When we were in Thailand, were you worried about the virus, did you know what it was, or how it would affect you physically?
JH: Yes, I was very aware there was something potentially big happening, but I didn't think we would be at the place we got to. We wore our masks when we thought we'd be around other people and used hand sanitizer generously.
Do you think the virus is real?
How has quarantine impacted your creative process?
JH: Well having my 2 year old at home constantly basically shifts everything. I would need to get up at 4 am in order to really get anything done. I shifted from focusing on finishing an album to bite-size bits of social content, and have tried to become a better marketer and PR for myself since there wasn't much reason to focus on live performance.
Did you write new music? If yes, what was the fuel behind that fire… what kept you going? If no, what was holding you back?

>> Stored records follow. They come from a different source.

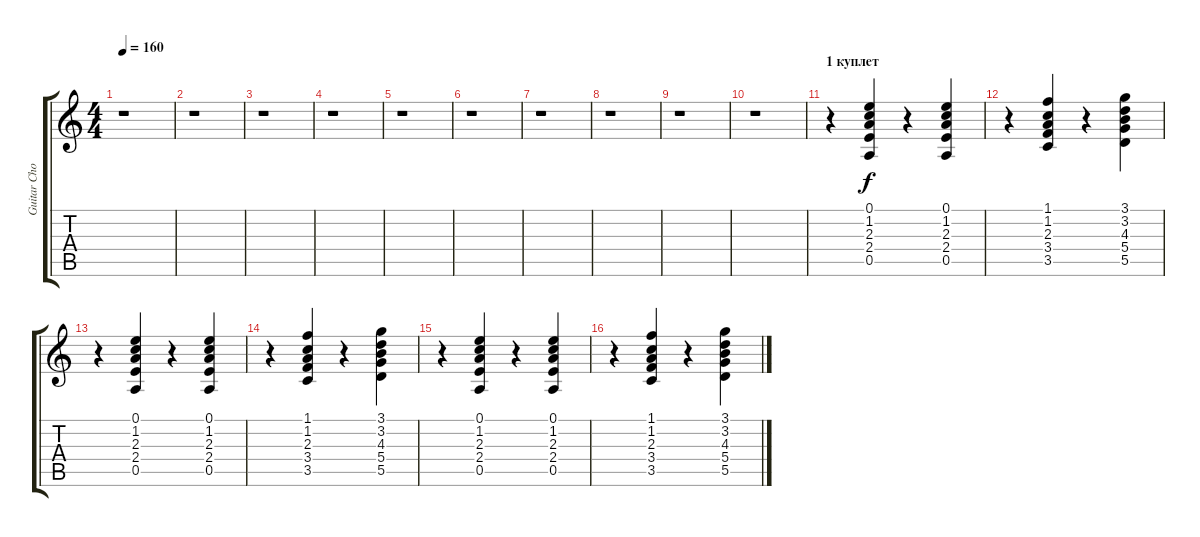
\track ("Guitar Chords" "Guitar Cho") {instrument acousticguitarsteel}
\staff {score tabs}
\tuning (E4 B3 G3 D3 A2 E2) {hide}
\ts (4 4)
\tempo 160
\clef g2
\ks c
r.1{dy f} |
r.1 |
r.1 |
r.1 |
r.1 |
r.1 |
r.1 |
r.1 |
r.1 |
r.1 |
\section ("" "1 куплет")
r.4 (0.1 1.2 2.3 2.4 0.5).4 r.4 (0.1 1.2 2.3 2.4 0.5).4 |
r.4 (1.1 1.2 2.3 3.4 3.5).4 r.4 (3.1 3.2 4.3 5.4 5.5).4 |
r.4 (0.1 1.2 2.3 2.4 0.5).4 r.4 (0.1 1.2 2.3 2.4 0.5).4 |
r.4 (1.1 1.2 2.3 3.4 3.5).4 r.4 (3.1 3.2 4.3 5.4 5.5).4 |
r.4 (0.1 1.2 2.3 2.4 0.5).4 r.4 (0.1 1.2 2.3 2.4 0.5).4 |
r.4 (1.1 1.2 2.3 3.4 3.5).4 r.4 (3.1 3.2 4.3 5.4 5.5).4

JH: I have written more new music during this period than any other. By focusing on shorter sketches for social media I basically fleshed out the hooks for tons of tunes and whenever I needed to develop something further I would just look into the stash of half-finished pieces and go from there. Social media has also been a great way to test new material without committing to a full release.
Did you make any impulse purchases?
JH: I don't know if I made IMPULSE purchases but I did have to buy a lot of gear in order to continue producing during the quarantine. So livestream gear and some outboard recording equipment and upping my sequencer game.
If you could call your past self… lets say when we were in Thailand, what would you tell yourself?
JH: Don't sweat the small stuff.
Who were you quarantined with? What was that like? JH: I was quarantined with my wife and daughter. We went to North Carolina to get childcare help from my mother-in-law and basically ended up quarantining with her side of the family. I set up an office and studio above the garage and had a dedicated creative space for a while. Was life much different when quarantined? What was new, or what comforted you during quarantine? JH: We went to a pretty empty beach for a week and I got to surf like 3 times a day. I have been able to really focus on building relationships with fans and editing a ton of video. Started meditating. Started learning day-trading. Basically I've been really focused on living my best life and keeping the dark thoughts out. Did you watch other Austin musician live streams? Did you perform any livestreams? Or why did you decide not to livestream? If you did perform livestreams, what was it like to connect with others? If you didn’t livestream, how do you see yourself in the future performing under these circumstances? JH: I hate a livestream lol but I recognize it as a necessary evil. Once I bit the bullet and was able to do it at the quality I wanted it became an incredible experience. There are fans that will hit me up to make sure I'm still doing one of my 2 weekly livestreams, we'll check in on each other's wellbeing. Its a really great way to foster and connect with the community you are building around your music.
I watched some of my Project ATX6 mate's streams, Mobley, and the one where Post Malone covered Nirvana. The Post Malone stream was the one that helped me realize how special they could be.
How do you find inspiration when life..just..stops..?
JH: Turn on the synths, turn on drone mode, and start tweaking knobs.